• The task: List every percentage figure that appears in the osteosarcoma text below.

• Document segment:
┌────────
Genes can be changed directly through some sort of mutation/ abnormality. They can also be changed indirectly, or epigenetically, by another gene or messenger (miRNA) turning them on or off indirectly. As an analogy: we can turn a light on/off by using a light switch. This is the equivalent of changing a gene through a mutation or other abnormality. We can also turn a light on/off by blowing a fuse. This is the equivalent of changing a gene epigenetically. So in an epigenetic imprinting defect, something goes wrong at 14q32 which affects other genes by turning them on/off anomalously.
There are numerous miRNA which originate at 14q32 which are believed to be important in osteosarcoma. However, this imprinting defect is not enough to cause osteosarcoma because in the research they showed that while the kids had this imprinting defect and had osteosarcoma, none of the parents who had this imprinting defect also had osteosarcoma. So clearly, the imprinting defect is not enough. There is a form of secondary osteosarcoma which can occur in people who have had high dose radiation, usually for a previous cancer.
TP53 is the gene behind osteosarcoma. It is turned off somehow, either directly or indirectly, in roughly 90% of all osteosarcoma patients (the different research indicates somewhere between 74% and 99% of osteosarcoma patients have TP53 inactivated in their tumor cells). TP53 is the guardian of the human genome. It is what keeps us human, and not having it leads to intense genetic instability in the tumor cells, and an ability to mutate and change very rapidly. So this is Ms. Beech’s hypothesis for how osteosarcoma develops.
└────────
• Records provided:
┌────────
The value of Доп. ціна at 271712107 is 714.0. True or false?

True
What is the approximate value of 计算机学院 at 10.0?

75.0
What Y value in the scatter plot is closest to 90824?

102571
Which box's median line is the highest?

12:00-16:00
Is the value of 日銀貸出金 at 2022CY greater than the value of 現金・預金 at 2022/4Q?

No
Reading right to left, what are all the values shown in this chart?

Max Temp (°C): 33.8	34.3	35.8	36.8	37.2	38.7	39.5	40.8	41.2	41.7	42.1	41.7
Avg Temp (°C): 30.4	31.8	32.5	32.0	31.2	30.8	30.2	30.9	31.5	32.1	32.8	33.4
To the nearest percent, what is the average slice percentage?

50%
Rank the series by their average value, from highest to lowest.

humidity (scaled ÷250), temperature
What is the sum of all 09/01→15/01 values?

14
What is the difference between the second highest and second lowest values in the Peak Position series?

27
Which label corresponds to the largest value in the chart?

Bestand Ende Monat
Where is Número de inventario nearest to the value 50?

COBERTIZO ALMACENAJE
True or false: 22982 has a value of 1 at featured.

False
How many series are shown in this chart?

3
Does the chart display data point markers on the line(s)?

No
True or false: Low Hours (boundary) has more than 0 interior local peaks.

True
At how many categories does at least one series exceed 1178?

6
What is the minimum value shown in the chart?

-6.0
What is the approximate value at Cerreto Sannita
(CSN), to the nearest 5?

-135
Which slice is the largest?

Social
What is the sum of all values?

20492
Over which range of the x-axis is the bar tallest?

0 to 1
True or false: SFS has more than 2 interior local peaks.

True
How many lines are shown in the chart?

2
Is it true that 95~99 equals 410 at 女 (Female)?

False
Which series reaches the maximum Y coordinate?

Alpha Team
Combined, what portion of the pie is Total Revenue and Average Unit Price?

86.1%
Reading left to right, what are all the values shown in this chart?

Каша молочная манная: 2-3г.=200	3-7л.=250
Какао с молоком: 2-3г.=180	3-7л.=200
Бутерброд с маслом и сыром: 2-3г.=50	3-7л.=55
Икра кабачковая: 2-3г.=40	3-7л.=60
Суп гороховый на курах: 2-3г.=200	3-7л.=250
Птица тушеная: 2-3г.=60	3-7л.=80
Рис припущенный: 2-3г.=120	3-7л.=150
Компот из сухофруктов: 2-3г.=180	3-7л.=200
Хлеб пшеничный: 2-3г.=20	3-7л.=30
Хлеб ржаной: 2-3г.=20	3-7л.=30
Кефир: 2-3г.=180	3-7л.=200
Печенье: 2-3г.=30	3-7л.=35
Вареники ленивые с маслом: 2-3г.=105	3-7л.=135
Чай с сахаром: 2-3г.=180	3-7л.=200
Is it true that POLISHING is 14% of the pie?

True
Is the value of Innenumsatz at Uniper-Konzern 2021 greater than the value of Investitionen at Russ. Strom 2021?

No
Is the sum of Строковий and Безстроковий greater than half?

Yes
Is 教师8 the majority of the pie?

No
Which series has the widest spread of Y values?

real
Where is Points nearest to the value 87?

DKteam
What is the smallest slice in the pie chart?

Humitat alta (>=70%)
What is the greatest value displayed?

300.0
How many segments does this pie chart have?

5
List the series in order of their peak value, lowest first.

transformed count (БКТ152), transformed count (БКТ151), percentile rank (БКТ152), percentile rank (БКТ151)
└────────
• Worked solution: 90%, 74%, 99%